**Dataset entries**
-- Opening Marker --
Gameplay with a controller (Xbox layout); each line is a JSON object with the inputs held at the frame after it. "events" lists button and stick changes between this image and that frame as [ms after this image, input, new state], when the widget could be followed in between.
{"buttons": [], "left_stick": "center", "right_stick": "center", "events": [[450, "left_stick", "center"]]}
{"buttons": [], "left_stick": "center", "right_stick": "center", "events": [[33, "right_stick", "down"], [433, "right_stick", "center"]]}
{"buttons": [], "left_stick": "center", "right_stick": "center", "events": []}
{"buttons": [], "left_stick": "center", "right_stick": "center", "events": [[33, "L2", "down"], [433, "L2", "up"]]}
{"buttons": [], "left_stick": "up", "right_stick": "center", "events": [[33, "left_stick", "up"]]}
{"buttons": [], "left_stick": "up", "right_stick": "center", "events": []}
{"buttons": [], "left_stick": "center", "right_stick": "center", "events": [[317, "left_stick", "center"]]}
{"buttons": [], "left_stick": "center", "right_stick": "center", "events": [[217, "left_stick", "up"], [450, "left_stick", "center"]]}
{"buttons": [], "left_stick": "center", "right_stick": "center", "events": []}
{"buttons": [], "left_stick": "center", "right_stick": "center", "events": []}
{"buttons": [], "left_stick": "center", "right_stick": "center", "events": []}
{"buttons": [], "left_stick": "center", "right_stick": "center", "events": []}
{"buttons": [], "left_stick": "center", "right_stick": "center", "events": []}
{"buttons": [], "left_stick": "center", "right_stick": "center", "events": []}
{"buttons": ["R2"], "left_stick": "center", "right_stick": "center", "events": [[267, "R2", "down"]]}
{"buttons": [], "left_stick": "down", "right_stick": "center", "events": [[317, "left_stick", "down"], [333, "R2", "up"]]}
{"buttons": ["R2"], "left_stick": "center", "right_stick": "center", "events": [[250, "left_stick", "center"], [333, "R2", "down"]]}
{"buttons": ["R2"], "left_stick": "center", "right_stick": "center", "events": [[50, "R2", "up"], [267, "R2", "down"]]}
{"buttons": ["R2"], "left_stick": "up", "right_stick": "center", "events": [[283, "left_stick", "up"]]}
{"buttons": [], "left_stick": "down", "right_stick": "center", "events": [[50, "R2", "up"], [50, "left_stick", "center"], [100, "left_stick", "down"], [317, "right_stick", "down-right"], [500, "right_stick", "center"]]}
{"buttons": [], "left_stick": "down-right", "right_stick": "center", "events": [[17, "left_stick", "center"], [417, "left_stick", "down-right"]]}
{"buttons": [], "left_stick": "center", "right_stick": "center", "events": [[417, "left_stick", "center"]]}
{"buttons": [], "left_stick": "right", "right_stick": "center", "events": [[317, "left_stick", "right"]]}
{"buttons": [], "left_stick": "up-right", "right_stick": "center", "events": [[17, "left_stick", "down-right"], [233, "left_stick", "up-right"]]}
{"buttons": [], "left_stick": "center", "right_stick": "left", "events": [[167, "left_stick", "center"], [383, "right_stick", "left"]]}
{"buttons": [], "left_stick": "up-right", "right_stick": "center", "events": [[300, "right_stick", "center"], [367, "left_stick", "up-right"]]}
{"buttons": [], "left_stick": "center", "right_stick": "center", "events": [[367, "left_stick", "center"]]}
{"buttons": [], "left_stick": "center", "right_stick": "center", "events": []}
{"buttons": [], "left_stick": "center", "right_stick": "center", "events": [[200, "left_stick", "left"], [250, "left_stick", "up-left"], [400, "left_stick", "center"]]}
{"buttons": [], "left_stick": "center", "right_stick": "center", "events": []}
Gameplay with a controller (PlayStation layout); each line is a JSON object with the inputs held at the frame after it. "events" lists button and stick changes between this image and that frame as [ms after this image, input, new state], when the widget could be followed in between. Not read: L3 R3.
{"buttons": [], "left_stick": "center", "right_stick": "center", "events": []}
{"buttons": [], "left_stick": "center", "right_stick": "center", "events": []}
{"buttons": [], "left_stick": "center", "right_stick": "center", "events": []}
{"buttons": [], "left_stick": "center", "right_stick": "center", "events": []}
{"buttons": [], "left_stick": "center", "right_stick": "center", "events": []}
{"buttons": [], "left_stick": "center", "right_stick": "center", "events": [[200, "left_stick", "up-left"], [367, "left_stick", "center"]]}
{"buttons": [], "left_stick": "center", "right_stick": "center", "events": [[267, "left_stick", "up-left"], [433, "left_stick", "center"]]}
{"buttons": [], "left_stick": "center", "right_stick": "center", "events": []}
-- Closing Marker --
**Task to carry out**
Look above for every line with the word "state" and copy it.

**Reply**
Gameplay with a controller (Xbox layout); each line is a JSON object with the inputs held at the frame after it. "events" lists button and stick changes between this image and that frame as [ms after this image, input, new state], when the widget could be followed in between.
Gameplay with a controller (PlayStation layout); each line is a JSON object with the inputs held at the frame after it. "events" lists button and stick changes between this image and that frame as [ms after this image, input, new state], when the widget could be followed in between. Not read: L3 R3.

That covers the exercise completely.